Uzun yıllar boyunca nice dokunaklı ve derinlikli öyküyü yüreğinde sessizce çoğaltan Bahar Kaynakçıoğlu’ndan özgün ve farklı bir “ilk kitap”.
Yaratıcı bir kurguya yaslanan ve bütünlüklü bir kısa romana dönüşen bu kitapta yazar, farklı yaşamları, zamanları ve mekânları ustalıkla birbirine bağlıyor. İnsanların yaşadığı acılar, ayrılıklar, öteki olma hâllerinin o derin etkisi... Mekânlar, evler, sokaklar, kıyılar, tüm bir coğrafya... Tüm bir Ege kültürü... Adalar, İzmir, Rodos, Pire, İstanbul... Mitoloji... Rüzgârlar, esintiler, dalgalar... Oradan oraya savrulan hayatlar... Zaman kırılmaları, mekân/ zaman geçişleri, kişilerin iç dünyasında çoğalan o derin hüzün... Bunların tümünün şiirsel anlatımı büyülüyor insanı.

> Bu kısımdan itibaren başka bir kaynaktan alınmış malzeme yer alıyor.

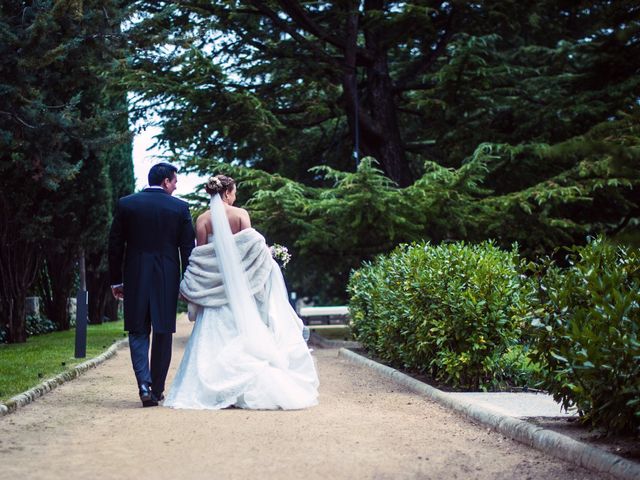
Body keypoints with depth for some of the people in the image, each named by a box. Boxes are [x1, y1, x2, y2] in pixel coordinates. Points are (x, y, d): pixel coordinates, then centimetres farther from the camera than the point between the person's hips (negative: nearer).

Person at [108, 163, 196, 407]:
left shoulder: (125, 204, 1)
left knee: (138, 333, 7)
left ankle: (144, 384, -10)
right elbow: (188, 247, -1)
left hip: (135, 278, 1)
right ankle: (157, 390, 13)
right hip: (167, 278, 0)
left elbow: (115, 246, 3)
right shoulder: (180, 207, -2)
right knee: (162, 334, 10)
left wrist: (116, 281, 10)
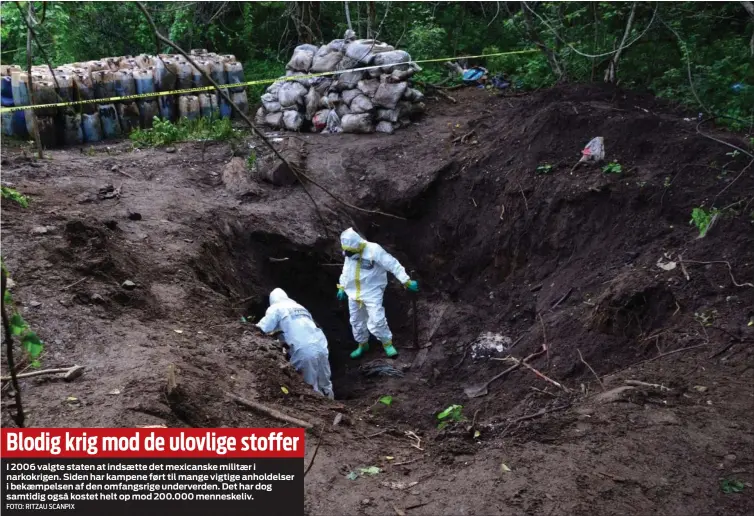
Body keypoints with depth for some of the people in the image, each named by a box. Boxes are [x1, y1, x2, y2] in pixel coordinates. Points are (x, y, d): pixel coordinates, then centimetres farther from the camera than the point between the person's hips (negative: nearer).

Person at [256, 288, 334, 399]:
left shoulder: (276, 308, 11)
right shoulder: (300, 307, 29)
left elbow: (263, 329, 2)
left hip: (304, 351, -6)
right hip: (321, 347, 6)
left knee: (311, 387, 5)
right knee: (325, 385, 19)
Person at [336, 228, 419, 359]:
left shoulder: (373, 250, -22)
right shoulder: (349, 254, -1)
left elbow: (393, 265, -21)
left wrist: (407, 281, -24)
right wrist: (342, 287, 23)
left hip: (372, 293, -6)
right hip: (353, 293, 6)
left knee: (377, 320, -13)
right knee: (356, 321, 16)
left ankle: (387, 343, 9)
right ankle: (362, 344, 37)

Metin içi olaylardaki zaman geçişleri, anımsama süreçleri ve geçmişe gidiş gelişlerle sanki kırılmış bir aynadan yansıyor hayat. Parçalanmış hayatlar, parçalanmış zamanın içinde yer alan olaylar... Bir tür mozaik tekniğiyle modernist tarzda bir kısa roman oluşturuyor yazar.
İngiliz Çukuru’nu okurken zorunlu göçlerin, anayurdundan ayrı kalmanın, yalnızlığın ve yersiz yurtsuzluğun hüznünü; birbirine sevdalı Ege kıyıları ve adalarındaki insanların özlemlerini, kederlerini derinden hissedeceksiniz.